**WORK ITEM**
Hand back the entries below exactly.
====== INPUT FOR THIS TASK
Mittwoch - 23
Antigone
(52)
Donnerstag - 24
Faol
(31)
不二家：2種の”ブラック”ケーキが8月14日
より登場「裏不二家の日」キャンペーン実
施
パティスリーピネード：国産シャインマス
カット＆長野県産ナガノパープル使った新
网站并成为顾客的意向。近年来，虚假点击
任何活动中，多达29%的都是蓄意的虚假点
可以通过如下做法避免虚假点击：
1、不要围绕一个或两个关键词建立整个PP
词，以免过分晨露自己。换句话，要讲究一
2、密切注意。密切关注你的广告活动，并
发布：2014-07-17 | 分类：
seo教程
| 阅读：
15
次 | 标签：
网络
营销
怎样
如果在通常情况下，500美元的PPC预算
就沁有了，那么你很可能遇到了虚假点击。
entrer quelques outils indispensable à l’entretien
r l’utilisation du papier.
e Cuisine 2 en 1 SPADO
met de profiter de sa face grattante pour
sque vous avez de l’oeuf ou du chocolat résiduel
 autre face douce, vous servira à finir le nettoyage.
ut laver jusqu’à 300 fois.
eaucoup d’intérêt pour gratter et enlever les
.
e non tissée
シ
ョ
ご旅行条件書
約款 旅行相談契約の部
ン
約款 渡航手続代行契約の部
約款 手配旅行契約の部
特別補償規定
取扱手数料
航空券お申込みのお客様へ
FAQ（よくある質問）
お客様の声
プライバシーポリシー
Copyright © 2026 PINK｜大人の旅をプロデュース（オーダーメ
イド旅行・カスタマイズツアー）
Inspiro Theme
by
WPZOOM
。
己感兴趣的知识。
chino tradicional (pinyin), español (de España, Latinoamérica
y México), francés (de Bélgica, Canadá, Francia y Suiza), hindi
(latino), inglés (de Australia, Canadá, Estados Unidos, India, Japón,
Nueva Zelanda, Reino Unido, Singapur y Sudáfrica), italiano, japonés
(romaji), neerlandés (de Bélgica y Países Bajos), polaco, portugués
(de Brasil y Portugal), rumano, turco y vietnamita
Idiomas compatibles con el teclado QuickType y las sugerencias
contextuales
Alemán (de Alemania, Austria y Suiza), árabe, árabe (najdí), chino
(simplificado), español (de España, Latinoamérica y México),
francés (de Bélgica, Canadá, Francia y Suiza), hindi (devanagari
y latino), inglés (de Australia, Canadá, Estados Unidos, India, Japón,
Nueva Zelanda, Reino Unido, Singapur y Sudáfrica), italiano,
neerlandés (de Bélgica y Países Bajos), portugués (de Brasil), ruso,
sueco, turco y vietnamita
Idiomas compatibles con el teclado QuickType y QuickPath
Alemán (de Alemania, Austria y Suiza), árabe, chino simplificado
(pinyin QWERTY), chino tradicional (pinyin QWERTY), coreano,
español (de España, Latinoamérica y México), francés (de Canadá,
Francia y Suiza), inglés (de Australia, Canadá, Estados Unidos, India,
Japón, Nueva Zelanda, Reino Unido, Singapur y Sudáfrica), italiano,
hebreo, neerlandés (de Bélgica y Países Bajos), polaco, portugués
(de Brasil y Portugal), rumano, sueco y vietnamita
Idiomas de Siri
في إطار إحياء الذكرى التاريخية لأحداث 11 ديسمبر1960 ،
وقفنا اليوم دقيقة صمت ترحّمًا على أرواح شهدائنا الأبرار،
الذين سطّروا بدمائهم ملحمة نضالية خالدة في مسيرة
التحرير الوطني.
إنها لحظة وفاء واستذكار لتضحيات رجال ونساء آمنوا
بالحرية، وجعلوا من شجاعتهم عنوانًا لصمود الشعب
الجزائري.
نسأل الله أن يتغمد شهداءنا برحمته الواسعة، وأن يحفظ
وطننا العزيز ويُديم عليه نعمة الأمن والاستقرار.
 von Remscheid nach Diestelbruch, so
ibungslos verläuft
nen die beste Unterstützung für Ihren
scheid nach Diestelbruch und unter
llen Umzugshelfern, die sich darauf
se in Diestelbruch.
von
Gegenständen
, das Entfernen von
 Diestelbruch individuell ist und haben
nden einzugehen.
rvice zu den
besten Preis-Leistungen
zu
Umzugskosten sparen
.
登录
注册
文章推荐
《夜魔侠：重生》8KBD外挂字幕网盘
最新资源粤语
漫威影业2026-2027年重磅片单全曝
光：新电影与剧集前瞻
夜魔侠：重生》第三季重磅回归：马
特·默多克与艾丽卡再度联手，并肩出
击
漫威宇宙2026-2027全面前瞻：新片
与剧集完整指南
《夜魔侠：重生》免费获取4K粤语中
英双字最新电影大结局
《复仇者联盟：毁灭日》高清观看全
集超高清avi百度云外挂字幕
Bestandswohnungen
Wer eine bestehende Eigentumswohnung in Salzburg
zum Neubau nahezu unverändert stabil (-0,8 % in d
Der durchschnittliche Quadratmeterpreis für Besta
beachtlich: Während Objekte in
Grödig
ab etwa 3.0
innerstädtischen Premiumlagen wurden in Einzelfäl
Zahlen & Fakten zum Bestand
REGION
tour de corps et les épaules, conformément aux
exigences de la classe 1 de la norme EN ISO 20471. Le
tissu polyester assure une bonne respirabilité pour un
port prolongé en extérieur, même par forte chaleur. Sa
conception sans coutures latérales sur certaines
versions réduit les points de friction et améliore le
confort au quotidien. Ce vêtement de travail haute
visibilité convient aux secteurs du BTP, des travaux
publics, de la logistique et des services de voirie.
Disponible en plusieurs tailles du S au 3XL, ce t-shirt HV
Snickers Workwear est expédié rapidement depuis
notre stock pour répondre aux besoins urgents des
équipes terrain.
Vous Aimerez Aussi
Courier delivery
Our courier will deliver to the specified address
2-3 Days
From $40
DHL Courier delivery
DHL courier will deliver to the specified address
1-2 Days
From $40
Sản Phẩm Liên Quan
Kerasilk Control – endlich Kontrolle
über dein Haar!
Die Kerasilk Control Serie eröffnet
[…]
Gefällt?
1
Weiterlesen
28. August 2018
============
**SOLUTION TO THIS TASK**
Mittwoch - 23
Antigone
(52)
Donnerstag - 24
Faol
(31)
不二家：2種の”ブラック”ケーキが8月14日
より登場「裏不二家の日」キャンペーン実
施
パティスリーピネード：国産シャインマス
カット＆長野県産ナガノパープル使った新
网站并成为顾客的意向。近年来，虚假点击
任何活动中，多达29%的都是蓄意的虚假点
可以通过如下做法避免虚假点击：
1、不要围绕一个或两个关键词建立整个PP
词，以免过分晨露自己。换句话，要讲究一
2、密切注意。密切关注你的广告活动，并
发布：2014-07-17 | 分类：
seo教程
| 阅读：
15
次 | 标签：
网络
营销
怎样
如果在通常情况下，500美元的PPC预算
就沁有了，那么你很可能遇到了虚假点击。
entrer quelques outils indispensable à l’entretien
r l’utilisation du papier.
e Cuisine 2 en 1 SPADO
met de profiter de sa face grattante pour
sque vous avez de l’oeuf ou du chocolat résiduel
 autre face douce, vous servira à finir le nettoyage.
ut laver jusqu’à 300 fois.
eaucoup d’intérêt pour gratter et enlever les
.
e non tissée
シ
ョ
ご旅行条件書
約款 旅行相談契約の部
ン
約款 渡航手続代行契約の部
約款 手配旅行契約の部
特別補償規定
取扱手数料
航空券お申込みのお客様へ
FAQ（よくある質問）
お客様の声
プライバシーポリシー
Copyright © 2026 PINK｜大人の旅をプロデュース（オーダーメ
イド旅行・カスタマイズツアー）
Inspiro Theme
by
WPZOOM
。
己感兴趣的知识。
chino tradicional (pinyin), español (de España, Latinoamérica
y México), francés (de Bélgica, Canadá, Francia y Suiza), hindi
(latino), inglés (de Australia, Canadá, Estados Unidos, India, Japón,
Nueva Zelanda, Reino Unido, Singapur y Sudáfrica), italiano, japonés
(romaji), neerlandés (de Bélgica y Países Bajos), polaco, portugués
(de Brasil y Portugal), rumano, turco y vietnamita
Idiomas compatibles con el teclado QuickType y las sugerencias
contextuales
Alemán (de Alemania, Austria y Suiza), árabe, árabe (najdí), chino
(simplificado), español (de España, Latinoamérica y México),
francés (de Bélgica, Canadá, Francia y Suiza), hindi (devanagari
y latino), inglés (de Australia, Canadá, Estados Unidos, India, Japón,
Nueva Zelanda, Reino Unido, Singapur y Sudáfrica), italiano,
neerlandés (de Bélgica y Países Bajos), portugués (de Brasil), ruso,
sueco, turco y vietnamita
Idiomas compatibles con el teclado QuickType y QuickPath
Alemán (de Alemania, Austria y Suiza), árabe, chino simplificado
(pinyin QWERTY), chino tradicional (pinyin QWERTY), coreano,
español (de España, Latinoamérica y México), francés (de Canadá,
Francia y Suiza), inglés (de Australia, Canadá, Estados Unidos, India,
Japón, Nueva Zelanda, Reino Unido, Singapur y Sudáfrica), italiano,
hebreo, neerlandés (de Bélgica y Países Bajos), polaco, portugués
(de Brasil y Portugal), rumano, sueco y vietnamita
Idiomas de Siri
في إطار إحياء الذكرى التاريخية لأحداث 11 ديسمبر1960 ،
وقفنا اليوم دقيقة صمت ترحّمًا على أرواح شهدائنا الأبرار،
الذين سطّروا بدمائهم ملحمة نضالية خالدة في مسيرة
التحرير الوطني.
إنها لحظة وفاء واستذكار لتضحيات رجال ونساء آمنوا
بالحرية، وجعلوا من شجاعتهم عنوانًا لصمود الشعب
الجزائري.
نسأل الله أن يتغمد شهداءنا برحمته الواسعة، وأن يحفظ
وطننا العزيز ويُديم عليه نعمة الأمن والاستقرار.
 von Remscheid nach Diestelbruch, so
ibungslos verläuft
nen die beste Unterstützung für Ihren
scheid nach Diestelbruch und unter
llen Umzugshelfern, die sich darauf
se in Diestelbruch.
von
Gegenständen
, das Entfernen von
 Diestelbruch individuell ist und haben
nden einzugehen.
rvice zu den
besten Preis-Leistungen
zu
Umzugskosten sparen
.
登录
注册
文章推荐
《夜魔侠：重生》8KBD外挂字幕网盘
最新资源粤语
漫威影业2026-2027年重磅片单全曝
光：新电影与剧集前瞻
夜魔侠：重生》第三季重磅回归：马
特·默多克与艾丽卡再度联手，并肩出
击
漫威宇宙2026-2027全面前瞻：新片
与剧集完整指南
《夜魔侠：重生》免费获取4K粤语中
英双字最新电影大结局
《复仇者联盟：毁灭日》高清观看全
集超高清avi百度云外挂字幕
Bestandswohnungen
Wer eine bestehende Eigentumswohnung in Salzburg
zum Neubau nahezu unverändert stabil (-0,8 % in d
Der durchschnittliche Quadratmeterpreis für Besta
beachtlich: Während Objekte in
Grödig
ab etwa 3.0
innerstädtischen Premiumlagen wurden in Einzelfäl
Zahlen & Fakten zum Bestand
REGION
tour de corps et les épaules, conformément aux
exigences de la classe 1 de la norme EN ISO 20471. Le
tissu polyester assure une bonne respirabilité pour un
port prolongé en extérieur, même par forte chaleur. Sa
conception sans coutures latérales sur certaines
versions réduit les points de friction et améliore le
confort au quotidien. Ce vêtement de travail haute
visibilité convient aux secteurs du BTP, des travaux
publics, de la logistique et des services de voirie.
Disponible en plusieurs tailles du S au 3XL, ce t-shirt HV
Snickers Workwear est expédié rapidement depuis
notre stock pour répondre aux besoins urgents des
équipes terrain.
Vous Aimerez Aussi
Courier delivery
Our courier will deliver to the specified address
2-3 Days
From $40
DHL Courier delivery
DHL courier will deliver to the specified address
1-2 Days
From $40
Sản Phẩm Liên Quan
Kerasilk Control – endlich Kontrolle
über dein Haar!
Die Kerasilk Control Serie eröffnet
[…]
Gefällt?
1
Weiterlesen
28. August 2018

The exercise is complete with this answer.